RECORDS FOR THIS EXERCISE START
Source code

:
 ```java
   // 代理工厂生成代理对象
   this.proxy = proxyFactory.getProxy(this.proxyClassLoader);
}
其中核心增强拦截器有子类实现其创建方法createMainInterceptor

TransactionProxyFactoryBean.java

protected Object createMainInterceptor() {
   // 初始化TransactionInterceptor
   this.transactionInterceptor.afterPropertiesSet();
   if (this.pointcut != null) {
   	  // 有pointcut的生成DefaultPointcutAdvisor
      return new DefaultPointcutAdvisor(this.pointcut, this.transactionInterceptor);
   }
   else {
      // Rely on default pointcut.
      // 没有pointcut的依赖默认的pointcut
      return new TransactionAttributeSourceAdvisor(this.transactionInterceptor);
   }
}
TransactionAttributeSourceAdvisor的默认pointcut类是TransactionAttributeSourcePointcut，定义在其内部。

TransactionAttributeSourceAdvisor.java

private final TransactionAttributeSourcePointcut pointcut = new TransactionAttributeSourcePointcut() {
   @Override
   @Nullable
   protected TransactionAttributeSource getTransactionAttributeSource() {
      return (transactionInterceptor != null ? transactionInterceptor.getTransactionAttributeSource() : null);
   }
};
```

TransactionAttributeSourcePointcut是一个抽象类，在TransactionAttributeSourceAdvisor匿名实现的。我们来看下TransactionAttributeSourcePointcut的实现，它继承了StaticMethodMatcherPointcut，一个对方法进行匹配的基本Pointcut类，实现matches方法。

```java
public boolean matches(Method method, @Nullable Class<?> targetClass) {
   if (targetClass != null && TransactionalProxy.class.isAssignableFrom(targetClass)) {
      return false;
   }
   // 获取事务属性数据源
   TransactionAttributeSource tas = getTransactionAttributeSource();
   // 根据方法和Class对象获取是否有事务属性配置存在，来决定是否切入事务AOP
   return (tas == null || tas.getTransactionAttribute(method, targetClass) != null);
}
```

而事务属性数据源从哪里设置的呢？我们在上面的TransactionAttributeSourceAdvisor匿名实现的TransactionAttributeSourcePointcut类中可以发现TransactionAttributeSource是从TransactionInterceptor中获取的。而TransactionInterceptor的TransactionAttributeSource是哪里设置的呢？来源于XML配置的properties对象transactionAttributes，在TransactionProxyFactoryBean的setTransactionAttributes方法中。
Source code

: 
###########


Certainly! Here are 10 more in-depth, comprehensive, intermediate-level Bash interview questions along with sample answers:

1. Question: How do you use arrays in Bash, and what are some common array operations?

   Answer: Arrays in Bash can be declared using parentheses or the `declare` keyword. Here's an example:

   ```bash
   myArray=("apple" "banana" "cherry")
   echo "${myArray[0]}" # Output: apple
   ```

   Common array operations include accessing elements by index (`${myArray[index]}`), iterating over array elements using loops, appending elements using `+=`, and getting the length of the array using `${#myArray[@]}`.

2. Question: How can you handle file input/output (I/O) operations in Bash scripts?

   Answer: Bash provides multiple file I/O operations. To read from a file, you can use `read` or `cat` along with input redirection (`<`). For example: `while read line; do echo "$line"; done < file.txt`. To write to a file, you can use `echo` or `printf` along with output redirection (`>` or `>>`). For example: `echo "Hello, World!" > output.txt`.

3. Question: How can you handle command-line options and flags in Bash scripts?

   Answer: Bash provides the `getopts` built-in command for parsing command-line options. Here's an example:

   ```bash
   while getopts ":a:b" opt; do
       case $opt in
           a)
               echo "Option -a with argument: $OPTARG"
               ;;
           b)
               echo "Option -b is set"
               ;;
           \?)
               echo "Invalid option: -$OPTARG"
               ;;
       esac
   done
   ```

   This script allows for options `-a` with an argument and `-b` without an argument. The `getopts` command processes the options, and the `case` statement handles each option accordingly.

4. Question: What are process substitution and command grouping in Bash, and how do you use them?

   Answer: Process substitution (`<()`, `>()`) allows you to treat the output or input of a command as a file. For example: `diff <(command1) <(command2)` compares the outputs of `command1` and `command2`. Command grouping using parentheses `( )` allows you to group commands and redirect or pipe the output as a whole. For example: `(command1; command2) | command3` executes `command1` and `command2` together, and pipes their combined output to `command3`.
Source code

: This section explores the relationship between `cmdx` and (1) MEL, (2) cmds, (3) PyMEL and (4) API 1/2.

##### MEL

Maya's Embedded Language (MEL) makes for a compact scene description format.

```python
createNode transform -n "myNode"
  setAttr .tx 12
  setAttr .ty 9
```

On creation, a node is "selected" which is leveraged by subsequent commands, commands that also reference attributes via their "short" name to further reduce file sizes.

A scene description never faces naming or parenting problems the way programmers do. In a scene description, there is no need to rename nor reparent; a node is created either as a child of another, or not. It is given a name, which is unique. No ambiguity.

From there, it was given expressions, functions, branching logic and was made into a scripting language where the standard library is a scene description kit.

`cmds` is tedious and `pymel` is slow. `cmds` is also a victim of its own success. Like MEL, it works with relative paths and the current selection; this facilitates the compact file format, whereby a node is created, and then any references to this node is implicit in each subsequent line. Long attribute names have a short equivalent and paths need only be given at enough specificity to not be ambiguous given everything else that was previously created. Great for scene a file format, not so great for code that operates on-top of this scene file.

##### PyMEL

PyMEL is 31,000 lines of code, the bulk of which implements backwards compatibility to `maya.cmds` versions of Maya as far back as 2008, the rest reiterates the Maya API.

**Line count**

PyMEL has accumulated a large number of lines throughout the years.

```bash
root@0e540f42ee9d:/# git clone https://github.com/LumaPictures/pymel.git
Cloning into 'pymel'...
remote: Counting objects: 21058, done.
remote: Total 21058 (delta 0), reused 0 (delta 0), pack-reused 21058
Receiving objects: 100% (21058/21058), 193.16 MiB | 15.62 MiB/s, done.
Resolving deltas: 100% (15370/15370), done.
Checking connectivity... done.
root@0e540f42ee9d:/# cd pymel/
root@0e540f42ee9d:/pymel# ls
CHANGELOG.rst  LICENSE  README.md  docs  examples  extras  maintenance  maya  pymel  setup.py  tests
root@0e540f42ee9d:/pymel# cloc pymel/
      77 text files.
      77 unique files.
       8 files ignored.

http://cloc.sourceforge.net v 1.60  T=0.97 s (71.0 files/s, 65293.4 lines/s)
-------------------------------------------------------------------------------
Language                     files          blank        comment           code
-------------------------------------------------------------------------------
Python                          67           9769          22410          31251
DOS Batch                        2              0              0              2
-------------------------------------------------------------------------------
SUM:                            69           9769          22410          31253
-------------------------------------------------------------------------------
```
RECORDS FOR THIS EXERCISE END
## [TASK DETAILS]
Filter the entries above and return only the lines holding "myArray".

## [ANSWER BOX]
   myArray=("apple" "banana" "cherry")
   echo "${myArray[0]}" # Output: apple
   Common array operations include accessing elements by index (`${myArray[index]}`), iterating over array elements using loops, appending elements using `+=`, and getting the length of the array using `${#myArray[@]}`.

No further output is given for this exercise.